Venerdì 13 Settembre 2024
PAOLO CHIRICHIGNO
Cronaca

La lezione di Eriksson. Addio all’allenatore gentiluomo: "Non dispiacetevi, ma sorridete"

Lo svedese aveva un tumore al pancreas. Vinse lo scudetto con la Lazio, fece sbocciare Baggio. Pochi giorni fa il commiato: "Ho avuto una bella vita, ricordatemi come un ragazzo positivo".

La lezione di Eriksson. Addio all’allenatore gentiluomo: "Non dispiacetevi, ma sorridete"

Lo svedese aveva un tumore al pancreas. Vinse lo scudetto con la Lazio, fece sbocciare Baggio. Pochi giorni fa il commiato: "Ho avuto una bella vita, ricordatemi come un ragazzo positivo".

I suoi occhi chiari hanno visto tutti i colori del cielo: dal grigio livido di Torsby, dov’era nato nel ’48 in Svezia, all’arancione dei tramonti di Lisbona e Roma, al blu profondo delle notti di Firenze e Genova. Ora che per lui la luce si è spenta – l’annuncio della sua morte per un tumore al pancreas è arrivato ieri all’ora di pranzo – abbiamo capito fino in fondo le parole che ci aveva regalato per presentare un docufilm su di lui per Prime: "Ho avuto una bella vita, sì. Forse troppo bella, è triste ma è anche bellissimo. Penso che tutti noi abbiamo paura del giorno in cui moriremo, La vita riguarda anche la morte. Spero che alla fine la gente dirà: sì, era un brav’uomo, ma non tutti lo diranno. Spero mi ricorderete come un ragazzo positivo che cercava di fare tutto il possibile. Non dispiacetevi, sorridete. Grazie: allenatori, giocatori, il pubblico, tutti sono stati fantastici. Prendetevi cura di voi stessi e prendetevi cura della vostra vita. E vivetela. Addio".

Un motivo c’era se lo chiamvano il rettore di Torsby. Di lui colpivano la grande signorilità, il saper essere appropriato in tutte le circostanze, la compostezza nordica in ogni situazione. Gli piacevano molto le donne – contraccambiato –, un motivo in più per cui si è goduto davvero la vita, tanto che a metà il cammino sportivo si è intrecciato col gossip. Partiamo dalle certezze sentimentali: la moglie Ann-Christine Pettersson, che gli ha regalato due figli, Johan e Lina. Poi una lunga sfilza di amori come Nancy Dell’Olio, l’avvocatessa romana con cui finì a carte bollate, la biondissima presentatrice svedese Ulrika Jonsson.

E poi flirt veri o presunti (ma tutti probabili...) con la segretaria della Federazione inglese Faria Alam, l’ex ginnasta romena Roxy, l’attrice Debora Caprioglio.

Amava la bellezza anche nel calcio. Portatore sano di un’idea di spettacolo in campo: aveva preso il posto del barone Nils Liedholm sulla panchina della Roma, un altro svedese col sangue meridionale. Calcio di livello, tutti all’attacco ma con giudizio, rispettava tutti, anche i più scarsi con il pallone. A fine anni Ottanta a Firenze conobbe un fiore raro, mai visto nulla di simile prima: Roberto Baggio era giovane, e già portava tante ferite sulle ginocchia. Si intendevano quasi senza parlare.

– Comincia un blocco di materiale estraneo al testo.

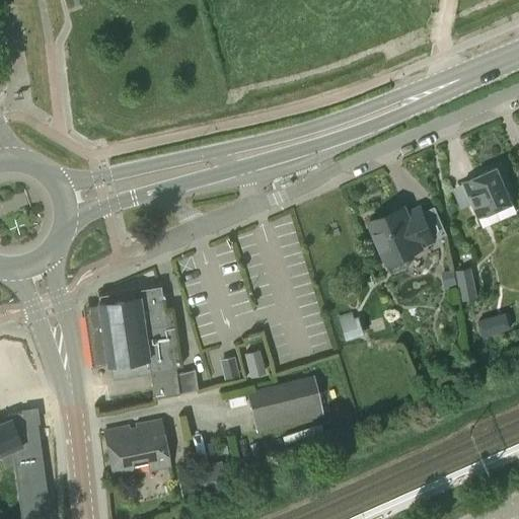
[(498,166),(477,174),(462,181),(478,217),(513,202),(498,166)]
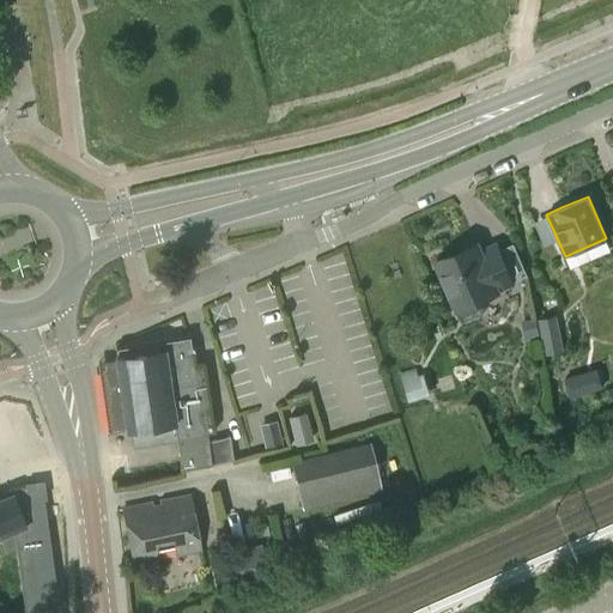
[(514,284),(513,283),(528,275),(514,243),(498,249),(496,243),(480,250),(478,244),(436,262),(456,308),(514,284)]
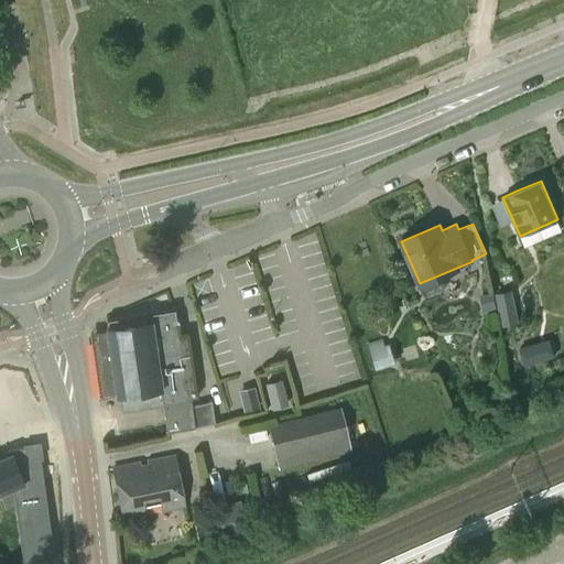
[(495,294),(501,327),(519,324),(512,291),(495,294)]
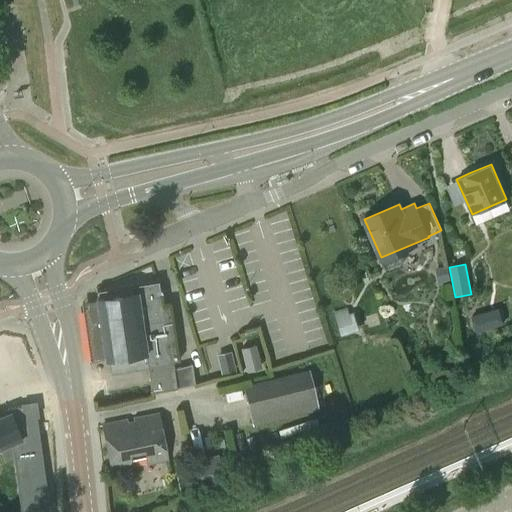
[(435,268),(438,286),(451,284),(447,266),(435,268)]
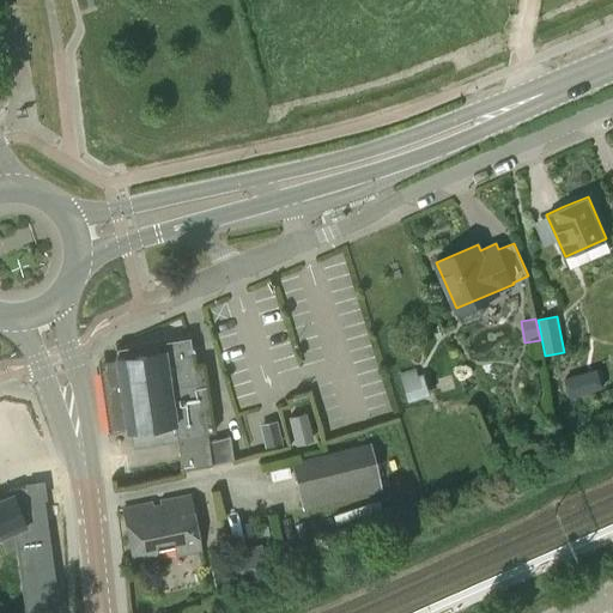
[(213,431),(204,363),(195,364),(192,344),(188,345),(187,335),(115,346),(116,356),(114,356),(115,362),(107,363),(108,370),(99,371),(109,432),(131,430),(133,447),(175,439),(180,469),(210,463),(232,459),(229,436),(207,443),(205,432),(213,431)]
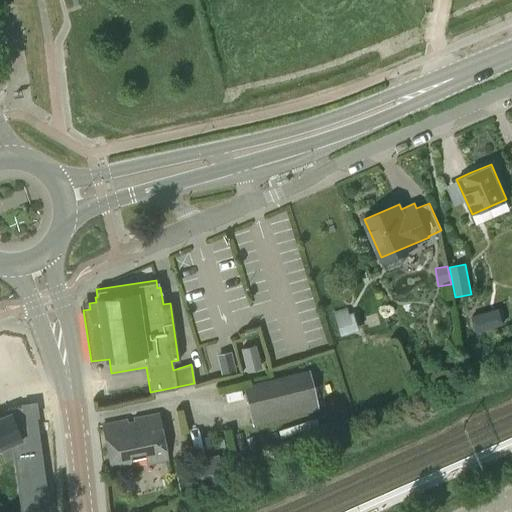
[(354,331),(349,314),(348,310),(333,314),(339,336),(354,331)]
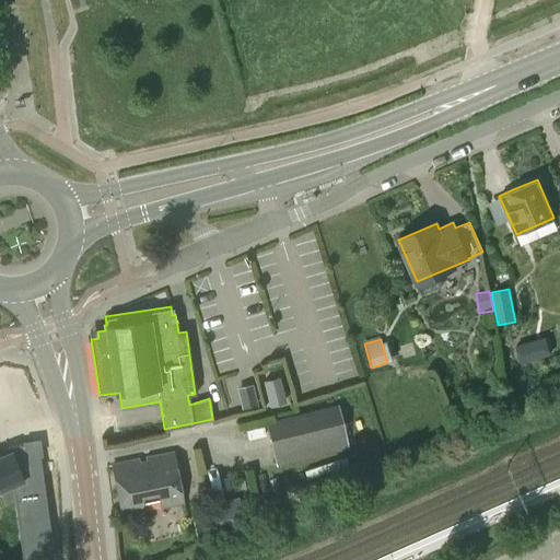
[(534,339),(514,345),(518,363),(539,358),(534,339)]
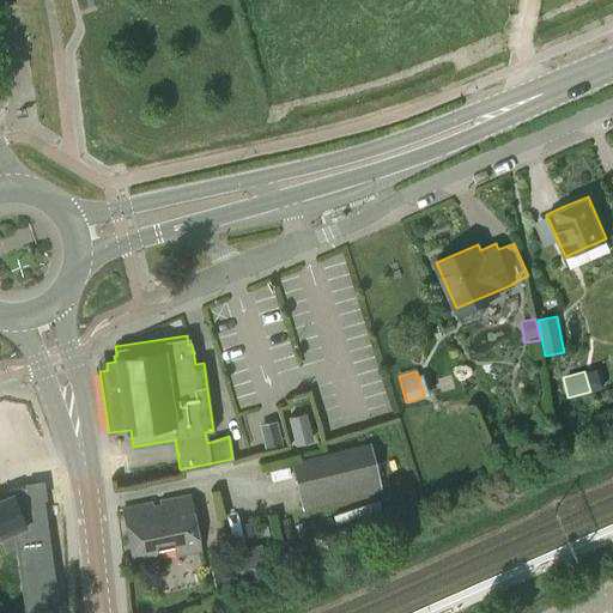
[(291,417),(297,443),(314,439),(307,412),(291,417)]
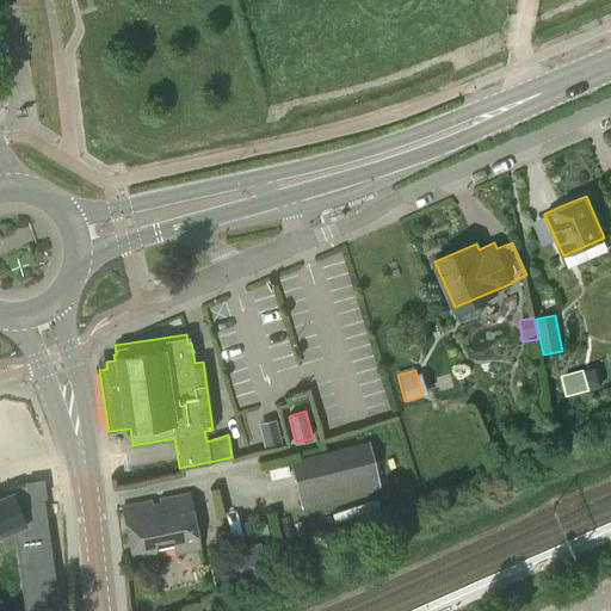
[(263,445),(281,442),(275,419),(257,423),(263,445)]
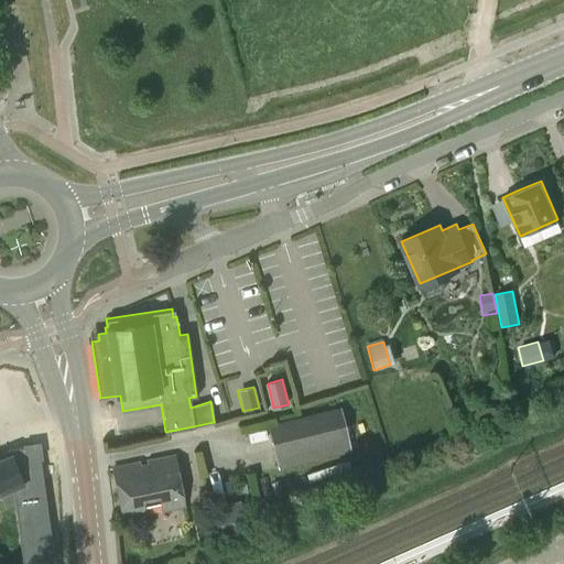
[(339,407),(267,425),(274,457),(283,455),(285,466),(350,451),(339,407)]
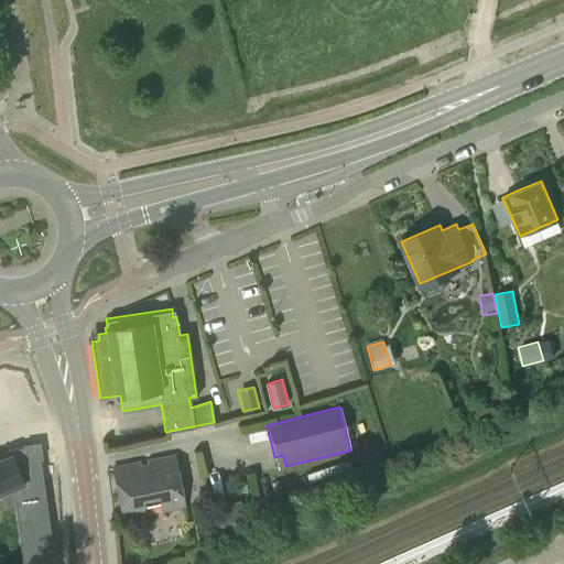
[(0,458),(0,506),(1,509),(13,503),(22,563),(54,559),(39,451),(30,445),(6,449),(7,455),(0,458)]
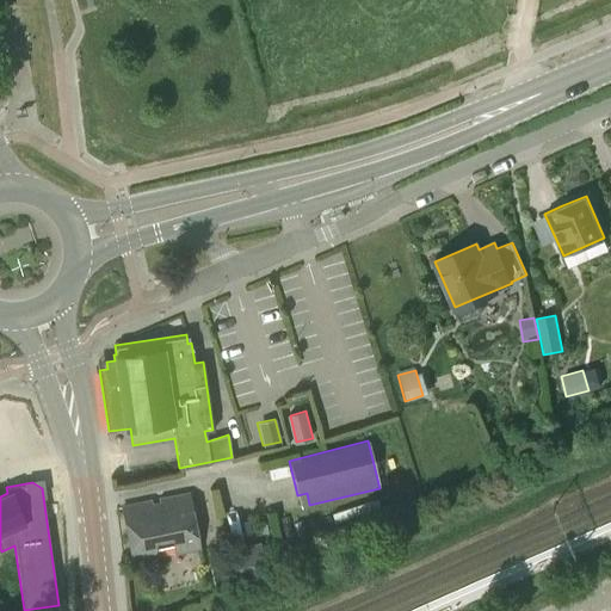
[(189,494),(122,507),(133,561),(152,557),(150,548),(178,543),(180,551),(198,548),(189,494)]
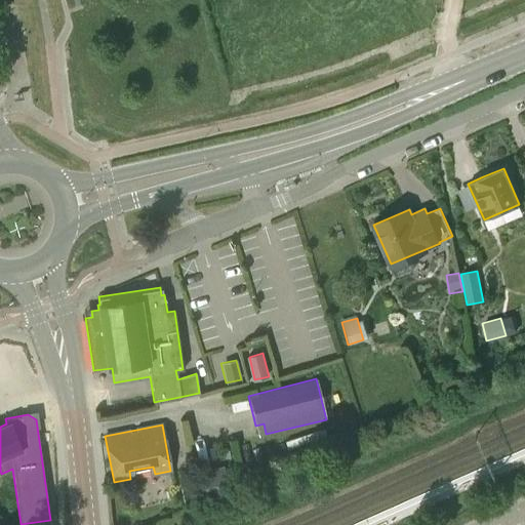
[(229,485),(224,466),(196,473),(201,492),(229,485)]
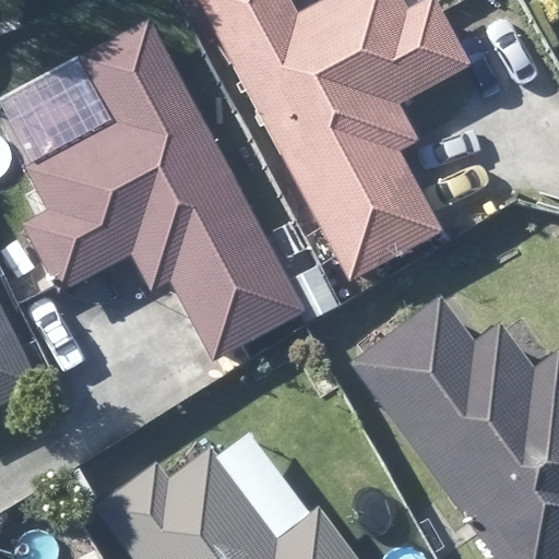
[(399,151),(418,140),(397,105),(471,66),(435,0),(423,0),(406,9),(401,0),(197,0),(307,203),(342,269),(349,282),(442,232),(436,219),(399,151)]
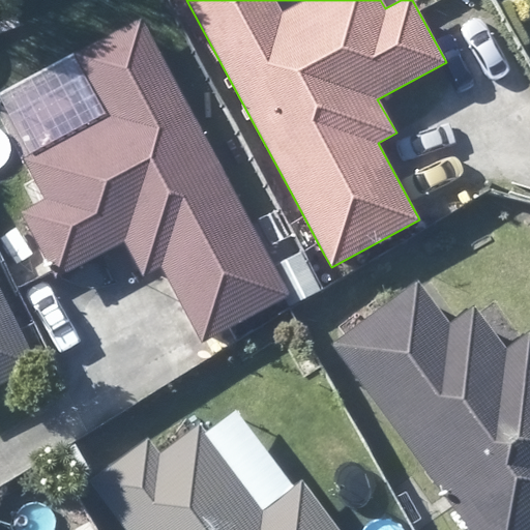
[(273,264),(252,224),(141,18),(72,55),(91,86),(105,114),(58,139),(22,158),(43,197),(20,210),(39,246),(56,276),(64,272),(98,254),(123,240),(143,276),(160,266),(201,341),(207,337),(289,293),(273,264)]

Spesso ripeteva: "Non so se fossi un buon manager, ma se ero bravo in qualcosa era creare una buona atmosfera nel club, non solo nella squadra. Penso fosse il mio punto di forza, più della tecnica". Un leader calmo, posato e mai sopra le righe. Per questo era amato dai giocatori.

Negli ultimi tempi, quando era tornato nelle città d’Italia che lo hanno visto protagonista in panchina, la malattia ne aveva trasformato il volto, non il sorriso furbo e bonario. Certo, il velo di malinconia nei suoi occhi era lì a ricordarci che sarebbe stata l’ultima volta per lui, non ci sarebbe stato un altro applauso, un altro saluto alla curva. Ora che Sven-Göran Eriksson ha varcato il confine della vita, conviene aggrapparsi alle sue ultime parole come Linus fa con la coperta. Una sorta di antidoto all’ansia da separazione. No, non ci sarà più uno come lui, e non parliamo dell’allenatore di calcio, che adesso conta il giusto. Pensiamo ai suoi occhi cerulei che hanno visto tutti i colori del mondo.

Caro rettore di Torsby, la lezione è finita. Tocca a noi che rimaniamo non disperdere il tuo insegnamento.